Sia il Giudice di prime cure, che la Corte di Appello di Salerno, respingevano il ricorso proposto dal lavoratore poiché essendo stato “effettivo ed imponente l’abbattimento dei ricavi che ha indotto all’effettiva soppressione del reparto codifica, realizzato in un momento di reale difficoltà aziendale”, ben poteva parte datoriale ridimensionare l’organico e ridistribuire le mansioni in precedenza assegnate al ricorrente al personale residuo, oppure ricorrendo, per tempi assolutamente limitati, a risorse esterne certamente meno onerose.
Contro tale ultima decisione proponeva ricorso per Cassazione il lavoratore, secondo cui la Corte territoriale avrebbe dovuto censurate la condotta datoriale per violazione dell’obbligo di repêchage, atteso che, successivamente al licenziamento, l’azienda aveva proceduto ad assumere forza lavoro con continuità e con ripetuti contratti di somministrazione e a tempo determinato.
La Suprema Corte, ritenendo infondata tale doglianza, ha confermato la legittimità del licenziamento comminato per motivo oggettivo.
In particolare, i Giudici di Piazza Cavour hanno evidenziato come l’utilizzo di risorse ingaggiate per via interinale o con contratti a termine “per tempi assolutamente limitati” costituisca una condotta assolutamente non omologabile all’assunzione a tempo indeterminato di nuovo personale, al posto del quale il lavoratore avrebbe potuto essere utilizzato.
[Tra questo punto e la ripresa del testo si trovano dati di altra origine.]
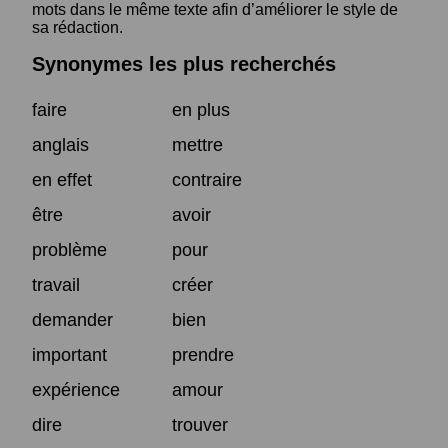
mots dans le même texte afin d’améliorer le style de
sa rédaction.
Synonymes les plus recherchés
faire
en plus
anglais
mettre
en effet
contraire
être
avoir
problème
pour
travail
créer
demander
bien
important
prendre
expérience
amour
dire
trouver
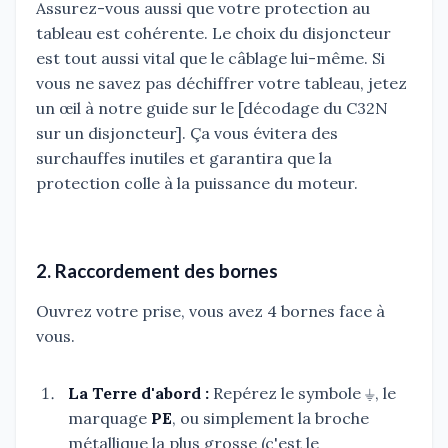
Assurez-vous aussi que votre protection au
tableau est cohérente. Le choix du disjoncteur
est tout aussi vital que le câblage lui-même. Si
vous ne savez pas déchiffrer votre tableau, jetez
un œil à notre guide sur le [décodage du C32N
sur un disjoncteur]. Ça vous évitera des
surchauffes inutiles et garantira que la
protection colle à la puissance du moteur.
2. Raccordement des bornes
Ouvrez votre prise, vous avez 4 bornes face à
vous.
La Terre d'abord :
Repérez le symbole ⏚, le
marquage
PE
, ou simplement la broche
métallique la plus grosse (c'est le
Infatti, gli Ermellini, richiamando oramai consolidata giurisprudenza, hanno ribadito come il datore di lavoro che persegue un reale risparmio di costi ben possa sopprimere alcune posizioni lavorative a tempo indeterminato per ridistribuirne le mansioni tra il personale già in essere e, talvolta, usufruire delle prestazioni di lavoratori somministrati o a termine: ciò - si ribadisce - a condizione che il ricorso a tali risorse esterne avvenga limitatamente e comporti un esborso inferiore a quello dovuto per il mantenimento di unità di personale assunta a tempo indeterminato.